全学共通教育の履修にあたって




 新入生の皆さんは,これからの新しい大学生活に期待しつつ,心を引き締めていることと思います。また,2年次の諸君は,これまで1年間の大学生活を振り返り,この1年をどのように過ごそうかと気持ちを新たにしていることでしょう。
 今,新学期にあたり,「何のために大学に来たか」,「なぜ学ぶのか」などを問い,その目的,方向などを定めたり,確認したりすることが大切だと思います。「どのように生きるか」,「自分は何を考え,何をしようとしているか」などの問いは,普段は考えていなくても,いつも自分の思考の底流にある問いではないでしょうか。このような問いを発することやその答を探索することは,自分自身の人間性に幅や深さ,また豊かさを醸成しますので,より良く生きることにつながるでしょう。このことは共通教育の場での学びの大きな目的の1つです。
 全学共通教育の授業では,まとまりのある知識を獲得し,これから必要とされる能力,技能を培うことが主になります。共通教育の授業を受けつつ,教員とまた友人と互いに応答をしあって,上のような問いの答を探索して行って欲しいと思います。また自分自身の学びの中での葛藤や着実な学習の積み重ねからも答が見える可能性があるので,真剣に自分の問いにこだわって,学んで欲しいとエンカレッジする次第です。
 教員もまた同様に教育・研究の中で,一人の人間として自分自身への問いかけをもって生き方を探っていますから,積極的に働きかけ,問いかけをすると,すばらしい応答があると思います。教員の方々は皆さんの積極的なアプローチを待っています。

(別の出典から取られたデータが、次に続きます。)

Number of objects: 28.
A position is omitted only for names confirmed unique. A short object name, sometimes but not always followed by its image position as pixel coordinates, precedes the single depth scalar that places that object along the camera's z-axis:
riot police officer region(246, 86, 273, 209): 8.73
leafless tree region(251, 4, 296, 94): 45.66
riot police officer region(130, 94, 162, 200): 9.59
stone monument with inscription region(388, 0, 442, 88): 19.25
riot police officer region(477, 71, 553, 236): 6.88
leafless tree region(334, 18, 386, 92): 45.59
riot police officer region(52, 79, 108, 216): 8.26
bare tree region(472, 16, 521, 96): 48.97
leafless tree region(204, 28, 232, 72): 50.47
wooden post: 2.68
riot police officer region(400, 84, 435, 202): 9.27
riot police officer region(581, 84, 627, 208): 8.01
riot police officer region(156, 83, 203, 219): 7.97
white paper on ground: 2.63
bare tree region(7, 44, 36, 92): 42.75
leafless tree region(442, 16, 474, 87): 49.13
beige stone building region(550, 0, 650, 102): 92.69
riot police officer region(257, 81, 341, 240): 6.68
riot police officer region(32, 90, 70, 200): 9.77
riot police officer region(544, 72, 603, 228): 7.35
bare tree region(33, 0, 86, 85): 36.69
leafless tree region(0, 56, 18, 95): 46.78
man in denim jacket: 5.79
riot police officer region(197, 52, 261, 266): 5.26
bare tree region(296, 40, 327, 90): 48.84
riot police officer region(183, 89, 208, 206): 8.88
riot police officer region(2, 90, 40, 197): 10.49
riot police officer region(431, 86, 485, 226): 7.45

 全学共通教育では,本年度カリキュラムを改訂して,科目群を「大学での学びの過程」に沿って,「大学入門科目群」,「教養科目群」,「基盤形成科目群」,「基礎科目群」の4つの科目群に分けて,それぞれの科目群での学修の目的を明らかにしています。この『全学共通教育履修の手引』やもう一冊の『全学共通教育授業概要(シラバス)』に記載されているように,学修の目的に応じた多くの授業題目の授業が用意されています。これらの授業は総合科学部の教員を中心に全学の教員の協力によって実施されており,内容は多彩で豊富です。授業の履修上の注意事項などについては,この『履修の手引』を良く読み,また各学部学科の教員の指導を受けてください。その上で,各人の修学の目的にかなった適切な履修選択を行ってください。各授業科目の解説やそれぞれの授業毎の目的,到達目標,授業計画,成績評価方法などについては『全学共通教育授業概要(シラバス)』に詳しく載せていますので,参照してください。
 履修の登録についてはパソコンを利用しインターネットを通じて行います。この点についても十分ガイダンスをしますので誰でも容易にできますが,その準備として履修したい授業の候補を選んでおく必要があります。
 諸君は若さとエネルギーに溢れていますし,多くの可能性を秘めています。全学共通教育の場での学びによって,自らの生き方を定めて,新しい知識と能力を修得して21世紀の社会へ貢献して頂きたいと期待しています。